Probabilistic computers built from p-bits offer a promising path for combinatorial optimization, but the dense connectivity required by real-world problems scales poorly in hardware. Here, we address this through graph sparsification with auxiliary copy variables and demonstrate two fully on-chip parallel tempering solvers on an FPGA. Targeting MIMO detection, a dense, NP-hard problem central to wireless communications, we first fit 11 temperature replicas of a 128-node sparsified system (1,408 p-bits) on-chip and achieve bit error rates significantly below conventional linear detectors on $64 \times 64$ BPSK MIMO. We report complete end-to-end solution times of 3~ms per instance, including all loading, sampling, readout, and verification overheads. ASIC projections in 7~nm technology indicate 103~MHz operation at 285.8~mW, suggesting that massive parallelism across multiple chips could approach the throughput demands of next-generation wireless systems. Sparsification, however, introduces a sharp sensitivity to the copy-constraint strength $P$ that requires manual tuning. To eliminate this bottleneck, we utilize Two-Dimensional Parallel Tempering (2D-PT), which exchanges replicas across both temperature ($β$) and constraint ($P$) dimensions. On Sherrington--Kirkpatrick spin glasses, 2D-PT converges roughly $250\times$ faster than optimally tuned 1D-PT, and on $128 \times 128$ MIMO it reaches zero bit errors at high SNR where 1D-PT exhibits an error floor. We further validate 2D-PT entirely on-chip with 54 replicas (1,728 p-bits) on a $16 \times 16$ MIMO instance, where it tracks the maximum-likelihood bound in just 50 Monte Carlo steps -- $10\times$ fewer than 1D-PT -- at projected 111~MHz and 124~mW in 7~nm. Together, these results establish an on-chip p-bit architecture and a scalable, tuning-free algorithmic framework for dense combinatorial optimization.

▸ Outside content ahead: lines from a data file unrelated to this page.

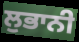
ਲੁਭਾਨੀ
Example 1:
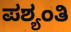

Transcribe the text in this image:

ಪಶ್ಯಂತಿ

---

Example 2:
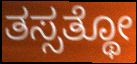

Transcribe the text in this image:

ತಸ್ಸತ್ಥೋ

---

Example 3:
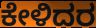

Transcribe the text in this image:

ಕೇಳಿದರ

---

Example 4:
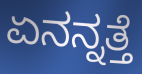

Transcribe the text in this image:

ಏನನ್ನತ್ತೆ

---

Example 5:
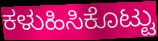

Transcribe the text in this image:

ಕಳುಹಿಸಿಕೊಟ್ಟು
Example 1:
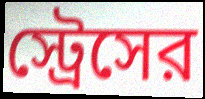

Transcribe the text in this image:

স্ট্রেসের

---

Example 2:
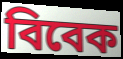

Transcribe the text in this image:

বিবেক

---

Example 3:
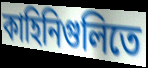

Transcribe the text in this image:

কাহিনিগুলিতে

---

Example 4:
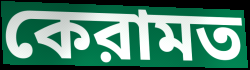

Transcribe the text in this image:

翻译：基于p比特构建的概率计算机为组合优化提供了一条有前景的路径，但实际应用问题所需的高密度连接在硬件实现中扩展性较差。本文通过引入辅助复制变量的图稀疏化方法解决该问题，并在FPGA上展示了两种全片上并行退火求解器。针对无线通信中典型的稠密NP难问题——MIMO检测，我们首先在芯片上部署了128节点稀疏化系统（1408个p比特）的11个温度副本，并在$64 \times 64$ BPSK MIMO系统中取得了显著优于传统线性检测器的误码率。我们报告了完整的端到端求解时间（含加载、采样、读出和验证开销）为每次例化3~毫秒。基于7~nm工艺的ASIC投影表明，在285.8~mW功耗下可实现103~MHz工作频率，这表明多芯片间的海量并行有望接近下一代无线系统的吞吐量需求。然而，稀疏化方法对副本约束强度$P$的取值极为敏感，需要人工调整。为消除该瓶颈，我们采用二维并行退火（2D-PT）算法，该算法在温度（$β$）和约束（$P$）两个维度上同时交换副本。在Sherrington–Kirkpatrick自旋玻璃模型上，2D-PT的收敛速度约为最优调参1D-PT的250倍；在$128 \times 128$ MIMO系统中，1D-PT在高信噪比时存在错误平层，而2D-PT可实现零误码。我们进一步在$16 \times 16$ MIMO实例上实现了54个副本（1728个p比特）的全片上2D-PT验证，仅需50次蒙特卡洛步（比1D-PT少10倍）即可逼近最大似然界，7~nm工艺下投影工作频率为111~MHz、功耗124~mW。这些成果共同为密集组合优化问题构建了片上p比特架构和可扩展、免调参的算法框架。